16 | 12 | 2019

Streikauftakt in MadridIn mehreren Ländern Europas finden heute Generalstreiks und Großdemonstrationen gegen den Sozialabbau durch die Regierungen der Europäischen Union statt. Zu dem Aktionstag hat der Europäische Gewerkschaftsbund (EGB) aufgerufen. Schwerpunkte der Aktionen sind Spanien und Portugal, wo die Gewerkschaften zu 24-stündigen Generalstreiks aufgerufen haben. Auch in Italien, Zypern und Malta gibt es Ausstände, während in Frankreich und anderen Ländern Großdemonstrationen stattfinden sollen. In Deutschland beschränken sich der DGB und seine Einzelgewerkschaften weitgehend auf symbolische Kleinveranstaltungen, während linke Initiativen in einigen Orten zumindest zu Solidaritätsdemonstrationen aufgerufen haben.

 

Wie die spanischen Gewerkschaften in ersten Einschätzungen mitteilen, wird der Generalstreik in diesem Land "massenhaft" befolgt. Die Beteiligung werden höher ausfallen als bei früheren Aktionstagen, sagte der Sprecher des größten Gewerkschaftsbundes CCOO, Fernando Lezcano, am frühen Mittwochmorgen. In Spanien ist dies bereits der zweite Generalstreik in diesem Jahr und der neunte seit dem Ende der Franco-Diktatur.

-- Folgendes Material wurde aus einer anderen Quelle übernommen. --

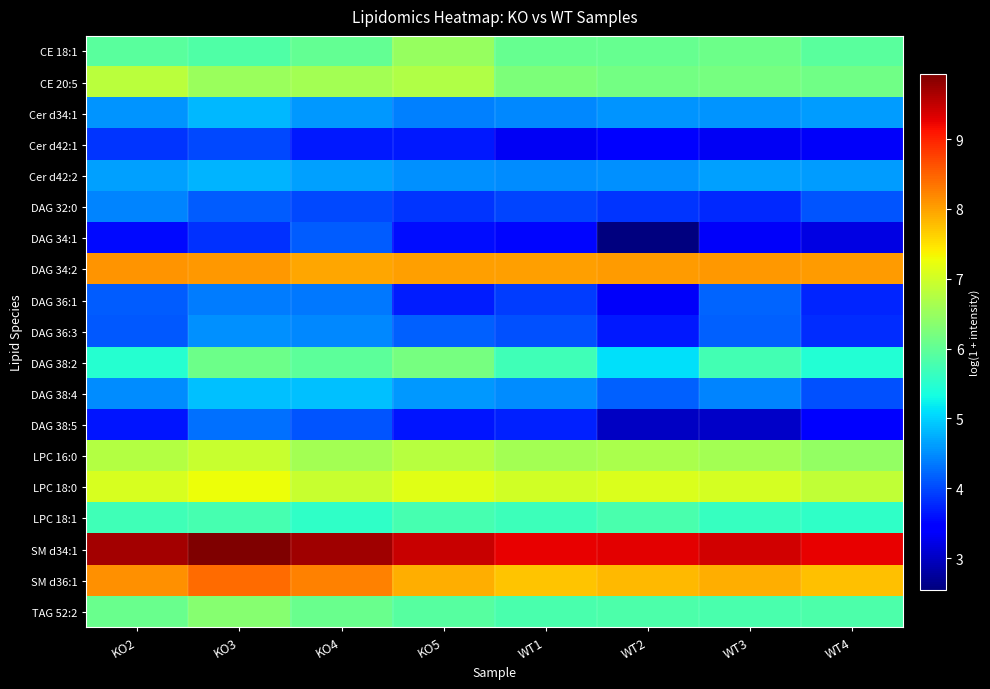

Reading left to right, transcribe all the data shown in this chart.

CE 18:1: KO2=5.9	KO3=5.9	KO4=6.0	KO5=6.5	WT1=6.1	WT2=6.0	WT3=6.1	WT4=6.0
CE 20:5: KO2=6.8	KO3=6.5	KO4=6.6	KO5=6.7	WT1=6.3	WT2=6.2	WT3=6.2	WT4=6.2
Cer d34:1: KO2=4.6	KO3=4.8	KO4=4.6	KO5=4.4	WT1=4.5	WT2=4.6	WT3=4.6	WT4=4.6
Cer d42:1: KO2=3.9	KO3=4.0	KO4=3.7	KO5=3.7	WT1=3.3	WT2=3.4	WT3=3.3	WT4=3.3
Cer d42:2: KO2=4.6	KO3=4.8	KO4=4.7	KO5=4.5	WT1=4.5	WT2=4.5	WT3=4.6	WT4=4.6
DAG 32:0: KO2=4.4	KO3=4.1	KO4=4.0	KO5=3.9	WT1=4.0	WT2=3.9	WT3=3.8	WT4=4.1
DAG 34:1: KO2=3.6	KO3=3.8	KO4=4.1	KO5=3.6	WT1=3.5	WT2=2.5	WT3=3.3	WT4=3.2
DAG 34:2: KO2=8.1	KO3=8.1	KO4=8.0	KO5=8.0	WT1=8.0	WT2=8.0	WT3=8.1	WT4=8.1
DAG 36:1: KO2=4.2	KO3=4.4	KO4=4.4	KO5=3.7	WT1=3.9	WT2=3.3	WT3=4.2	WT4=3.7
DAG 36:3: KO2=4.1	KO3=4.5	KO4=4.5	KO5=4.2	WT1=4.1	WT2=3.7	WT3=4.2	WT4=3.8
DAG 38:2: KO2=5.5	KO3=6.1	KO4=6.0	KO5=6.2	WT1=5.7	WT2=5.1	WT3=5.7	WT4=5.5
DAG 38:4: KO2=4.5	KO3=4.9	KO4=4.9	KO5=4.6	WT1=4.5	WT2=4.2	WT3=4.4	WT4=4.1
DAG 38:5: KO2=3.6	KO3=4.3	KO4=4.1	KO5=3.6	WT1=3.7	WT2=3.0	WT3=3.0	WT4=3.4
LPC 16:0: KO2=6.8	KO3=6.9	KO4=6.6	KO5=6.8	WT1=6.6	WT2=6.7	WT3=6.6	WT4=6.5
LPC 18:0: KO2=7.1	KO3=7.3	KO4=6.9	KO5=7.1	WT1=7.0	WT2=7.1	WT3=7.0	WT4=6.9
LPC 18:1: KO2=5.7	KO3=5.8	KO4=5.6	KO5=5.8	WT1=5.7	WT2=5.8	WT3=5.6	WT4=5.6
SM d34:1: KO2=9.7	KO3=9.9	KO4=9.7	KO5=9.4	WT1=9.3	WT2=9.3	WT3=9.4	WT4=9.3
SM d36:1: KO2=8.1	KO3=8.4	KO4=8.3	KO5=7.9	WT1=7.7	WT2=7.8	WT3=7.9	WT4=7.8
TAG 52:2: KO2=6.1	KO3=6.4	KO4=6.1	KO5=5.9	WT1=5.8	WT2=5.8	WT3=5.8	WT4=5.8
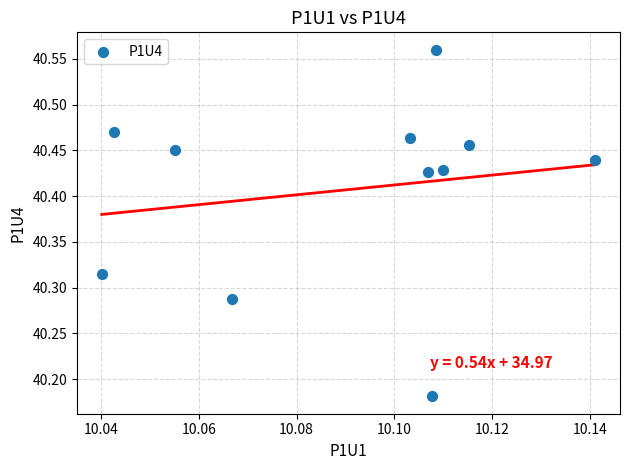

What is the average X value?

10.1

Wie Sprecher des Gewerkschaftsbundes UGT erklärten, liegt die Streikbeteiligung etwa in der Metallindustrie sowie in der Auto-, Schiffs- und Luftfahrtproduktion bei nahezu 100 Prozent. Besonders gross sei die Beteiligung der Arbeiter bei SEAT Martorell, bei Volkswagen Navarra, Ford Almusafes, Bosch Madrid, Nissan Barcelona und anderen Konzernen. Auch die Bauarbeiten an den größten Infrastrukturprojekten wurden eingestellt. Bei den größten Energiekonzernen wie Repsol oder Endesa liegt die Streikbeteiligung ebenfalls bei nahezu 100 Prozent.

In Portugal verzeichnet der Gewerkschaftsbund CGTP ebenfalls eine hohe Beteiligung. In der Hauptstadt Lissabon werde der Ausstand zu 85 Prozent befolgt, teilte die Organisation am Morgen mit. Besonders aktiv beteiligen sich hier einer um 7 Uhr morgens veröffentlichten Übersicht zufolge die Angestellten zahlreicher Krankenhäuser am Ausstand. Doch auch in zahlreichen Privatunternehmen wie Renault, Bosch oder Europack ruht die Produktion.

In Italien ruft der größte Gewerkschaftsbund CGIL zu vier- bis achtstündigen Arbeitsniederlegungen im ganzen Land und zu Großdemonstrationen gegen die Austeritätspolitik auf. Nur in der Toscana wurde der Streikaufruf wegen der dort herrschenden Unwetter ausgesetzt.